Pharrell Williams - Happy

it is difficult to have these things co-exist, but one thing that i have learned this year is that life is not either/or, it is both/and.  it is moments like this when i remember that i am a gemini.   good morning. :)

Monday, January 27, 2014

the kitchen table

i am learning more about the other side of education than the one i knew at Banana Kelly.  i often say that education does not only happen in classrooms, it happens on softball fields, and hockey rinks and soccer pitches and front stoops, and kitchen tables.  though i was a coach and after-school educator in my past, i have mostly worked in classrooms or computer labs, and have access to lots of materials that can help me help kids.  so while my job as a teacher is challenging, i do have resources at my fingertips.

i am learning about home - and educating at home, as well as at work.  because it is easy to come home from teaching and vegetate.  i will often lay like broccoli on my couch and imbibe the d-i-y attitudes of folks on HGTV.  but my son raises his hands, asking to be held, and wants to continue learning when i get home.  i need to find the patience and energy to begin a new lesson, the most important one of the day, after my energy is completely spent.  we are writing, drawing, dancing, moving, listening to music... i am starting off slow.  but i want to be organized enough to come home with a daily lesson, something to share with my favorite student (who is already schooling me on life and what's important).

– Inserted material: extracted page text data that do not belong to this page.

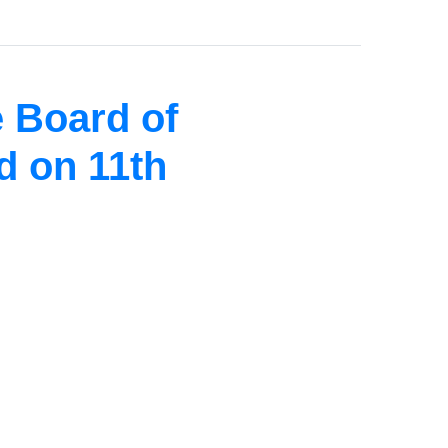
 Board of
d on 11th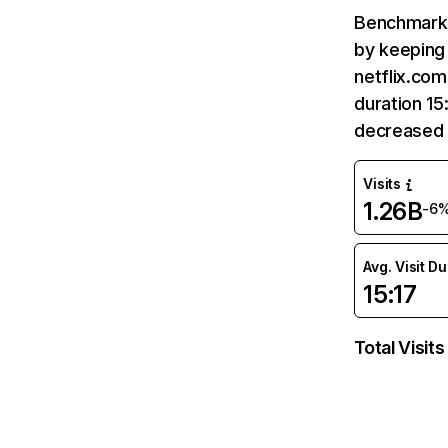
Benchmark 
by keeping 
netflix.com
duration 15
decreased 
Visits
1.26B
-6
Avg. Visit D
15:17
Total Visits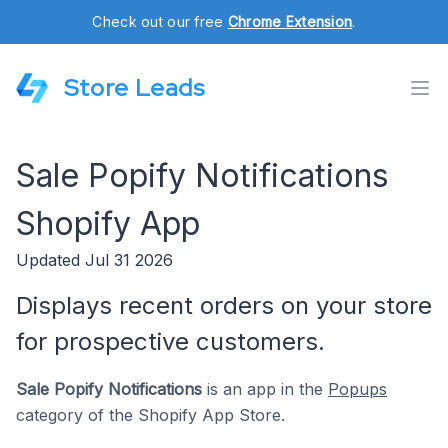
Check out our free
Chrome Extension
.
Store Leads
Sale Popify Notifications
Shopify App
Updated Jul 31 2026
Displays recent orders on your store
for prospective customers.
Sale Popify Notifications
is an app in the
Popups
category of the Shopify App Store.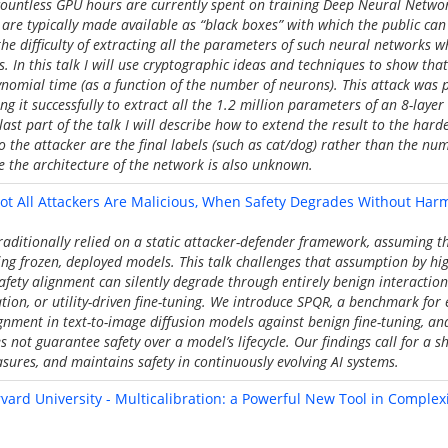
 countless GPU hours are currently spent on training Deep Neural Networ
are typically made available as “black boxes” with which the public can i
the difficulty of extracting all the parameters of such neural networks w
s. In this talk I will use cryptographic ideas and techniques to show tha
ynomial time (as a function of the number of neurons). This attack was p
 it successfully to extract all the 1.2 million parameters of an 8-layer 
ast part of the talk I will describe how to extend the result to the har
o the attacker are the final labels (such as cat/dog) rather than the num
e the architecture of the network is also unknown.
ot All Attackers Are Malicious, When Safety Degrades Without Harm
traditionally relied on a static attacker-defender framework, assuming 
ing frozen, deployed models. This talk challenges that assumption by hig
safety alignment can silently degrade through entirely benign interactio
tion, or utility-driven fine-tuning. We introduce SPQR, a benchmark for 
ignment in text-to-image diffusion models against benign fine-tuning, an
not guarantee safety over a model’s lifecycle. Our findings call for a sh
ures, and maintains safety in continuously evolving AI systems.
rvard University - Multicalibration: a Powerful New Tool in Comple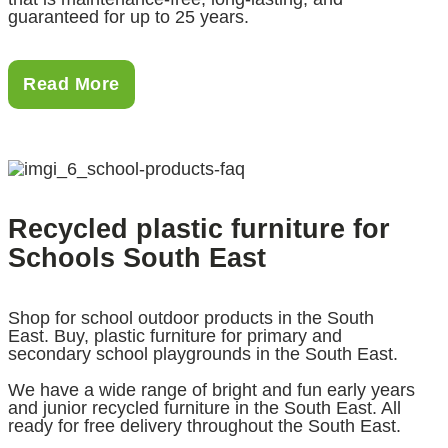
guaranteed for up to 25 years.
Read More
Recycled plastic furniture for
Schools South East
Shop for school outdoor products in the South
East. Buy, plastic furniture for primary and
secondary school playgrounds in the South East.
We have a wide range of bright and fun early years
and junior recycled furniture in the South East. All
ready for free delivery throughout the South East.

i plan to send m.j. to public schools, because i am a public school educator and i believe in it.  this will be a struggle within my family, but i'm confident in my ability to supplement and enrich what he's doing in school and provide growth opportunities at home.  recently i've started to toy with the idea of teaching him at home, though it's not a foreseeable financial reality, i know that i could teach him well and raise a conscious, aware and critically thinking child.  but he also needs socialization, and i am an interloper at heart, i love to be within institutions so that i can examine and deconstruct them.

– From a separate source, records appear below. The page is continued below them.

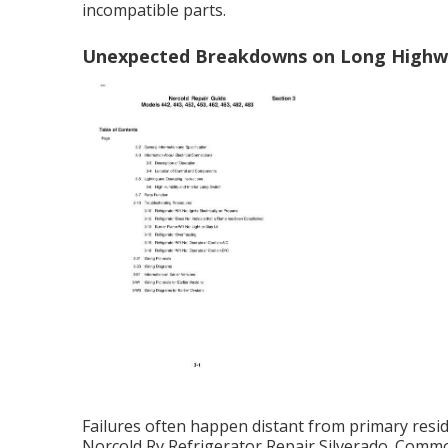
incompatible parts.
Unexpected Breakdowns on Long Highw
Failures often happen distant from primary resid
Norcold Rv Refrigerator Repair Silverado. Common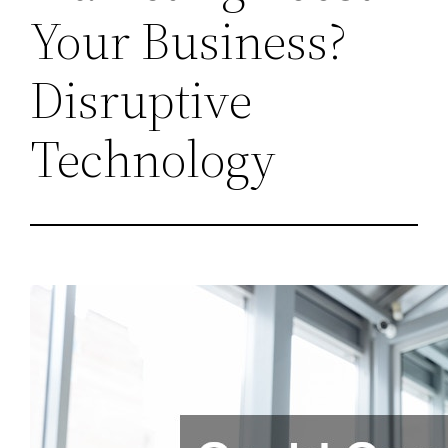
Your Business?
Disruptive
Technology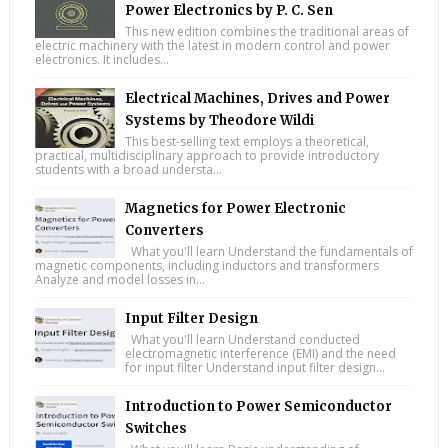
Power Electronics by P. C. Sen
This new edition combines the traditional areas of
electric machinery with the latest in modern control and power
electronics. It includes...
Electrical Machines, Drives and Power
Systems by Theodore Wildi
This best-selling text employs a theoretical,
practical, multidisciplinary approach to provide introductory
students with a broad understa...
Magnetics for Power Electronic
Converters
What you'll learn Understand the fundamentals of
magnetic components, including inductors and transformers
Analyze and model losses in...
Input Filter Design
What you'll learn Understand conducted
electromagnetic interference (EMI) and the need
for input filter Understand input filter design...
Introduction to Power Semiconductor
Switches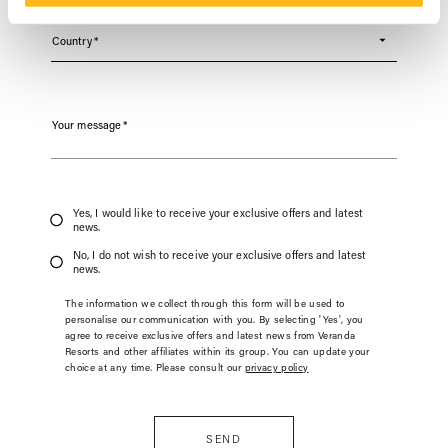
Country
*
Your message
*
Yes, I would like to receive your exclusive offers and latest
news.
No, I do not wish to receive your exclusive offers and latest
news.
The information we collect through this form will be used to
personalise our communication with you. By selecting 'Yes', you
agree to receive exclusive offers and latest news from Veranda
Resorts and other affiliates within its group. You can update your
choice at any time. Please consult our
privacy policy
SEND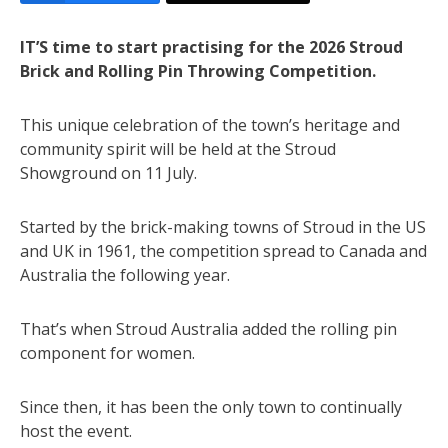
IT’S time to start practising for the 2026 Stroud
Brick and Rolling Pin Throwing Competition.
This unique celebration of the town’s heritage and
community spirit will be held at the Stroud
Showground on 11 July.
Started by the brick-making towns of Stroud in the US
and UK in 1961, the competition spread to Canada and
Australia the following year.
That’s when Stroud Australia added the rolling pin
component for women.
Since then, it has been the only town to continually
host the event.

i've also been interrogating what my next steps are, and i miss the classroom endlessly - but i want to change the shape and nature of where i work and who i serve, as i'm not where i want to be right now.  i want to work with incarcerated youth next, as there is a location where unconditional love is needed.  i want to travel, often.  i want to see the world and continue learning how to become a better teacher. i don't want to be an administrator.  i always want to work directly with students.  and i want to retire from teaching and become a DJ, spinning in the barn on our farm.  but i hope that the farm too can become a place for teaching, because i will never retire from my desire to grow.